La complicación más frecuente es la aparición de hematoma o moratón en la zona de punción, debido a la pequeña rotura de vasos sanguíneos durante la extracción de la muestra. Este efecto suele ser leve, localizado y se resuelve de forma espontánea en pocos días. También puede aparecer sensibilidad o molestia en la zona durante un tiempo limitado.

En raras ocasiones, puede producirse una infección local, especialmente en biopsias más profundas o en pacientes con factores de riesgo. Este riesgo es bajo porque los procedimientos se realizan en condiciones de esterilidad y, en muchos casos, no requieren incisiones quirúrgicas. Cuando ocurre, suele tratarse de forma sencilla con antibióticos.

Otros riesgos menos frecuentes incluyen sangrado más prolongado, reacciones a la anestesia local o, dependiendo del tipo de biopsia, molestias específicas del área tratada (por ejemplo, presión o incomodidad en próstata tras biopsia por fusión). En conjunto, se trata de procedimientos con un perfil de seguridad alto, donde los beneficios diagnósticos superan ampliamente los riesgos potenciales.
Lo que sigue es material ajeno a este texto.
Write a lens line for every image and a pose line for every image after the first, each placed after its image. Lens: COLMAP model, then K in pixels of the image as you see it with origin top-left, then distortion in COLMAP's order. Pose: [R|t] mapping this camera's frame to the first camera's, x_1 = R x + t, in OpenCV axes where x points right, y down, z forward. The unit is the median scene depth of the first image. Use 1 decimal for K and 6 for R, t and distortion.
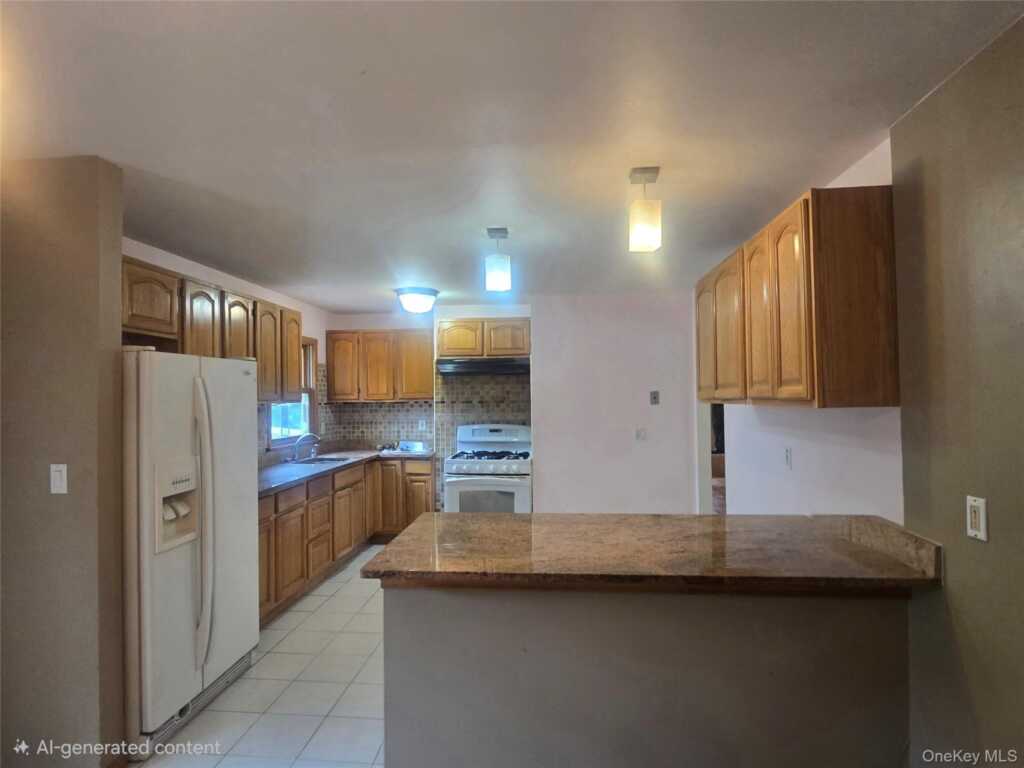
lens RADIAL K [[414.1, 0, 533.4], [0, 414.1, 403.1], [0, 0, 1]] dist [-0.000304, -0.000040]
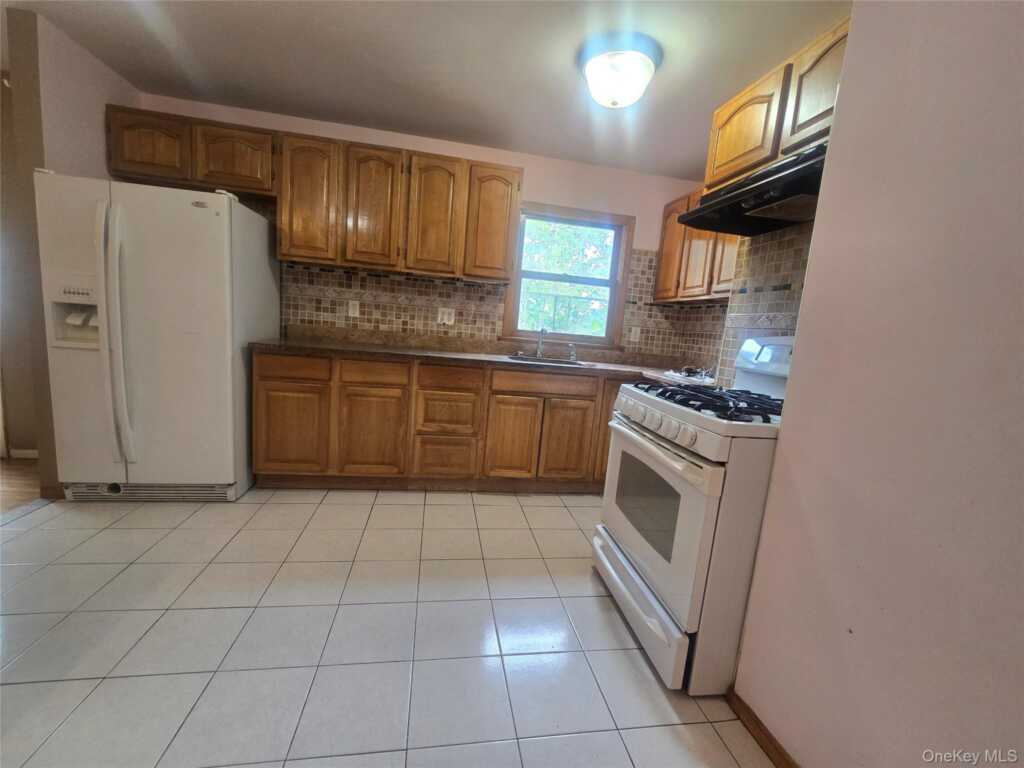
lens RADIAL K [[416.7, 0, 507.8], [0, 416.7, 384.7], [0, 0, 1]] dist [-0.001778, -0.000335]
pose [[0.291084, 0.171531, -0.941195, 0.190199], [-0.076966, 0.984805, 0.155676, 0.051729], [0.953597, 0.027125, 0.299863, 0.554229]]
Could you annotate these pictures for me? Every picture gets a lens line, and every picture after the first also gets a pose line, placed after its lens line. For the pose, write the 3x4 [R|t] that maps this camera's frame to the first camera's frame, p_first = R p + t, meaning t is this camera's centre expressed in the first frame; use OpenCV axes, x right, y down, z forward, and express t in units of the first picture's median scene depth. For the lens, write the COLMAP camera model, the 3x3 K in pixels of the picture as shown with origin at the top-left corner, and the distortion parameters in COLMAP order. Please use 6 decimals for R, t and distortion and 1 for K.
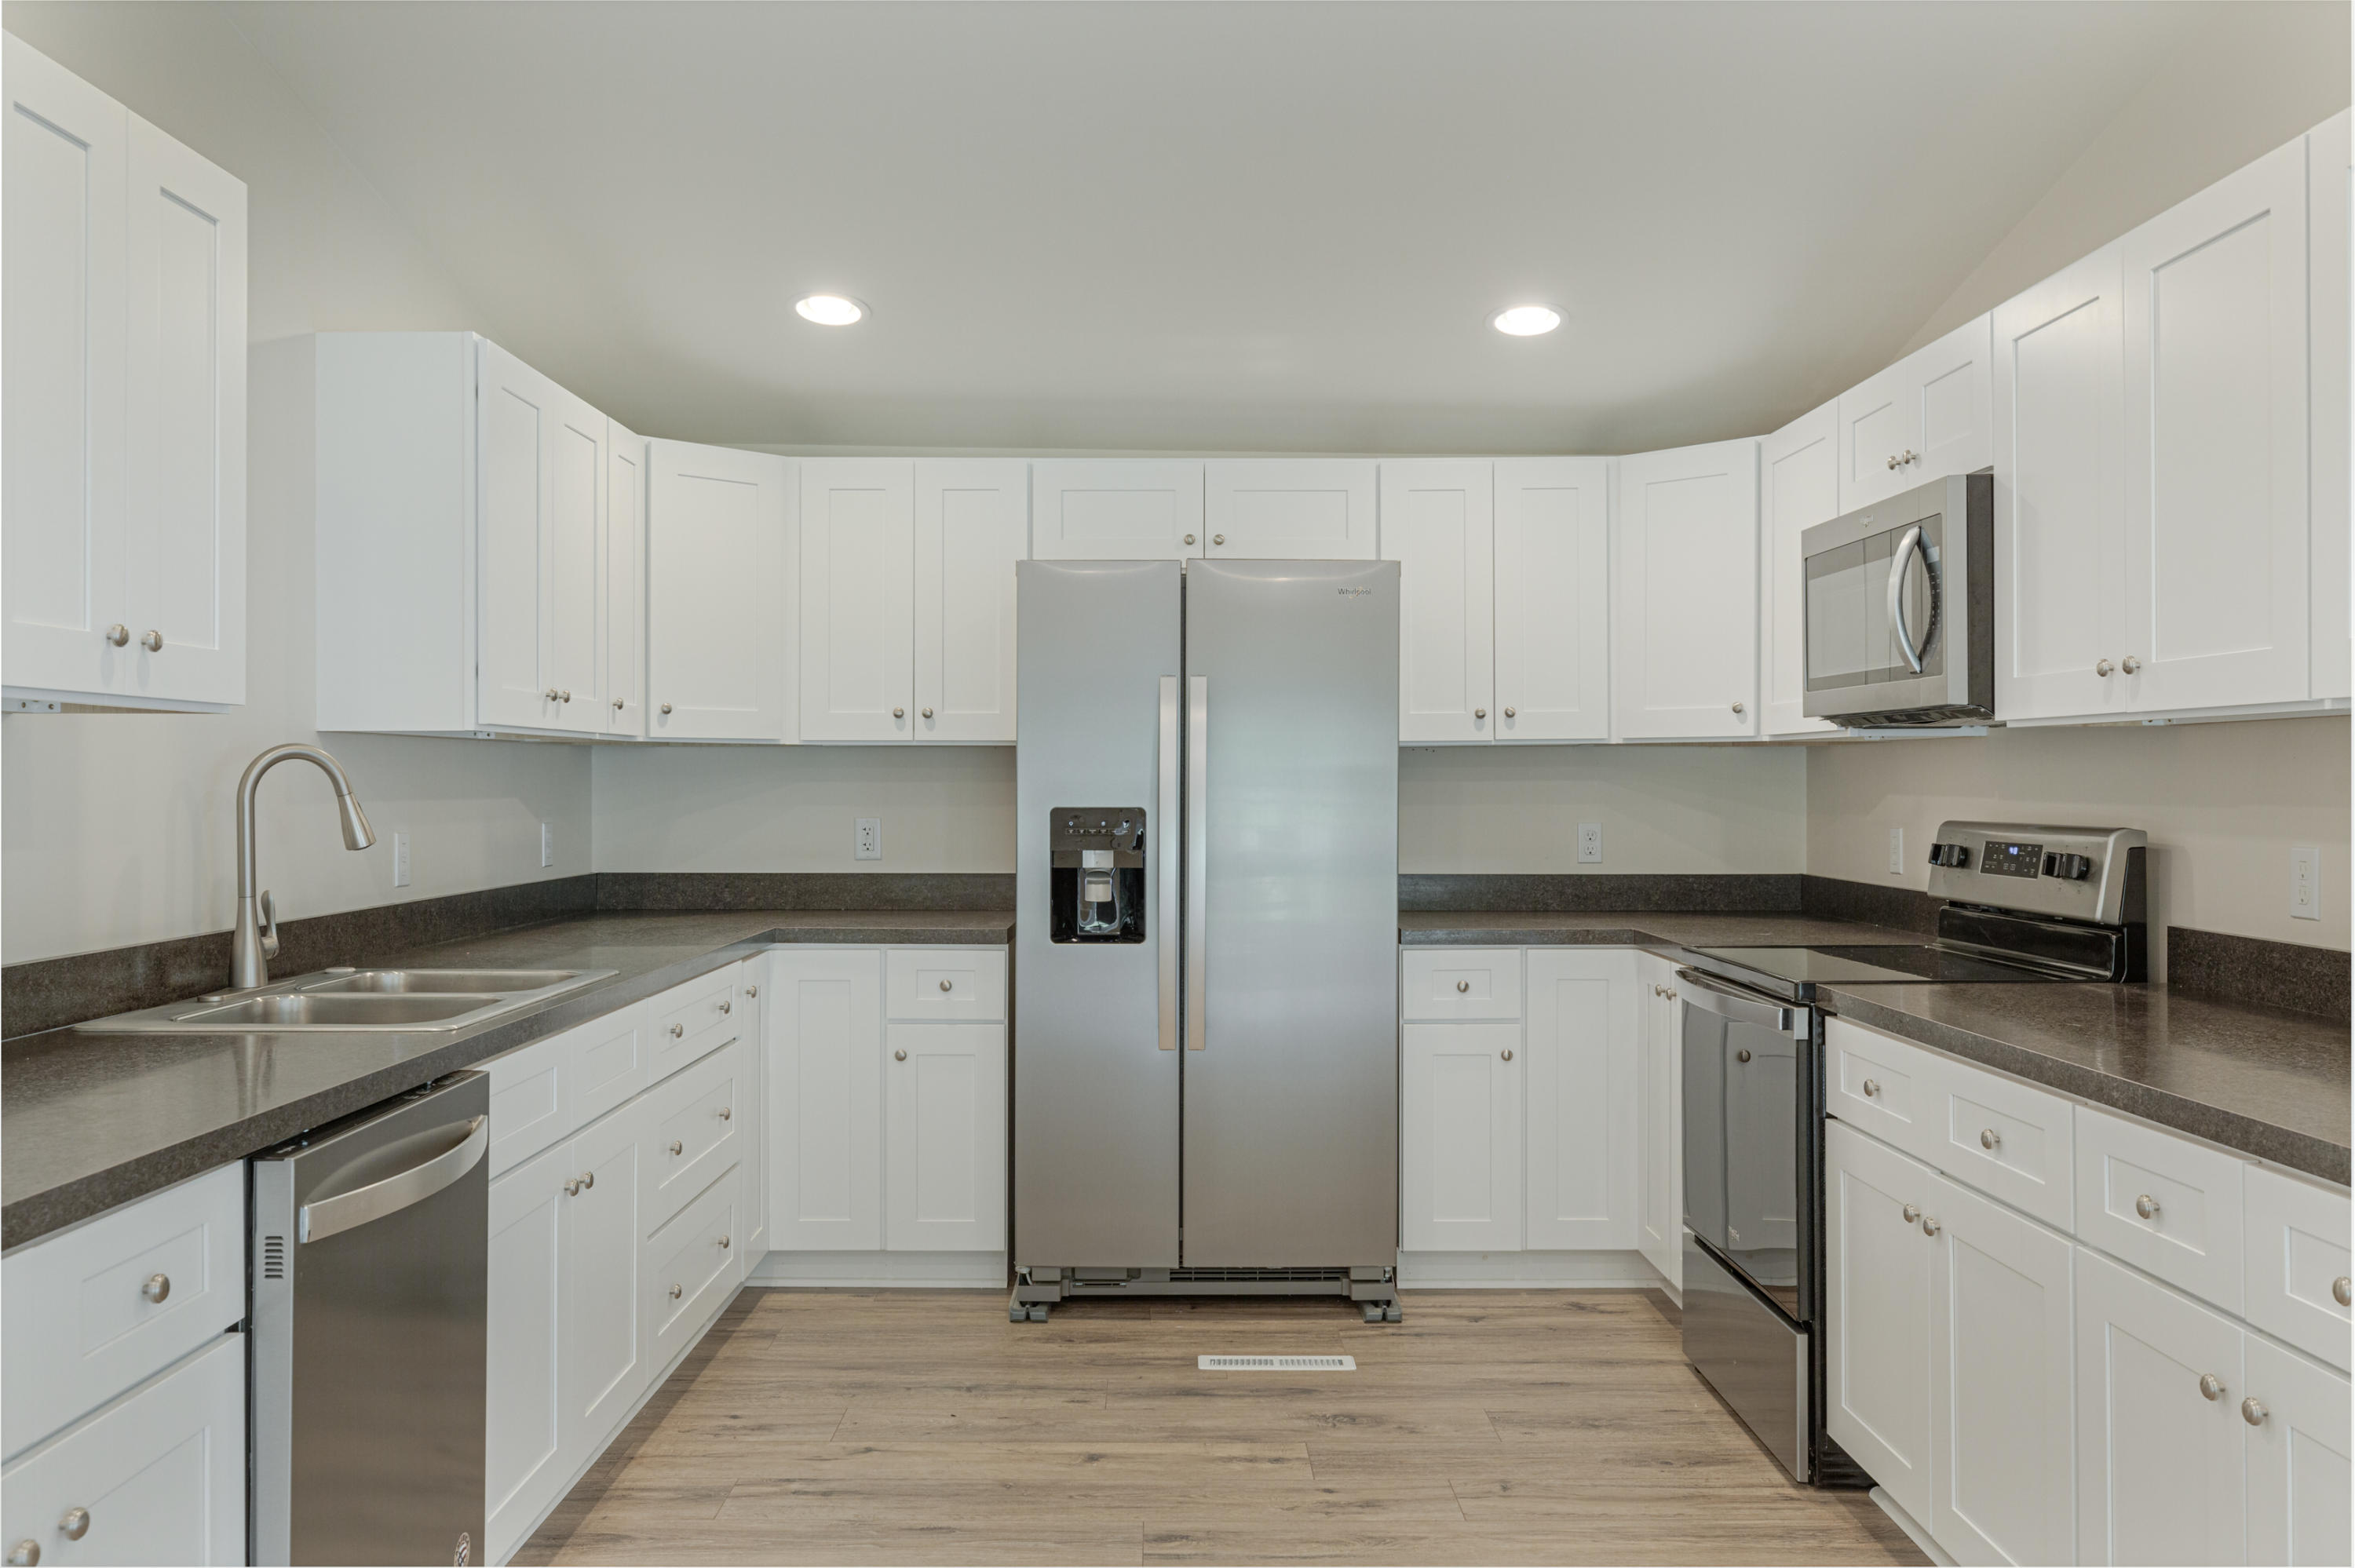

La preparación para una biopsia puede variar ligeramente según el tipo de procedimiento y la zona a estudiar, pero en general es sencilla. En todos los casos es fundamental informar al equipo médico sobre la medicación habitual, especialmente si se toman anticoagulantes, antiagregantes o fármacos que puedan afectar a la coagulación, ya que en algunos casos puede ser necesario ajustarlos antes del procedimiento.

También es importante acudir con ropa cómoda y evitar el uso de productos cosméticos en la zona a tratar, como cremas, desodorantes o polvos, especialmente en biopsias de mama. En algunos procedimientos puede recomendarse un ayuno previo ligero, sobre todo si se utiliza sedación o si la localización de la biopsia lo requiere.

Después de la biopsia, los cuidados suelen ser mínimos. Es habitual aplicar presión o un vendaje en la zona de punción para reducir el riesgo de hematoma, y se recomienda evitar esfuerzos físicos intensos durante las primeras 24–48 horas. En la mayoría de los casos, el paciente puede retomar su actividad normal en poco tiempo, especialmente en técnicas poco invasivas como la PAAF o la biopsia ecoguiada.

En los días posteriores, es posible notar una leve molestia o sensibilidad local, que suele mejorar progresivamente. También es importante vigilar signos poco frecuentes como dolor intenso, inflamación importante o fiebre, que deberían ser consultados con el equipo médico. En general, el seguimiento posterior es sencillo y orientado a la correcta cicatrización y a la espera del resultado anatomopatológico.

La biopsia es la prueba clave en el diagnóstico de muchas enfermedades, especialmente en oncología, porque es la única que permite analizar directamente el tejido afectado a nivel celular. A diferencia de las pruebas de imagen como la ecografía, la mamografía, el TAC o la resonancia magnética, que muestran alteraciones estructurales o sospechas, la biopsia confirma de forma definitiva si existe o no un proceso maligno.

En el contexto del cáncer, la biopsia no solo responde a la pregunta de si una lesión es cancerosa, sino que también aporta información muy relevante sobre el tipo de tumor, su grado de agresividad, su patrón de crecimiento y, en muchos casos, marcadores biológicos que ayudan a predecir su comportamiento. Esto es esencial para diseñar un tratamiento personalizado y eficaz.

Otra ventaja fundamental es que la biopsia permite evitar intervenciones innecesarias. Muchas lesiones detectadas en pruebas de imagen resultan ser benignas, y solo mediante el análisis histológico se puede confirmar esta naturaleza sin recurrir a cirugía exploratoria. Esto reduce riesgos, tiempos de espera y procedimientos invasivos para el paciente.

En conjunto, la biopsia actúa como el “estándar de oro” del diagnóstico tisular. Su papel no es sustituir a las pruebas de imagen, sino complementarlas: mientras estas orientan y localizan la sospecha, la biopsia confirma y define el diagnóstico final, convirtiéndose en la base sobre la que se decide el tratamiento médico más adecuado.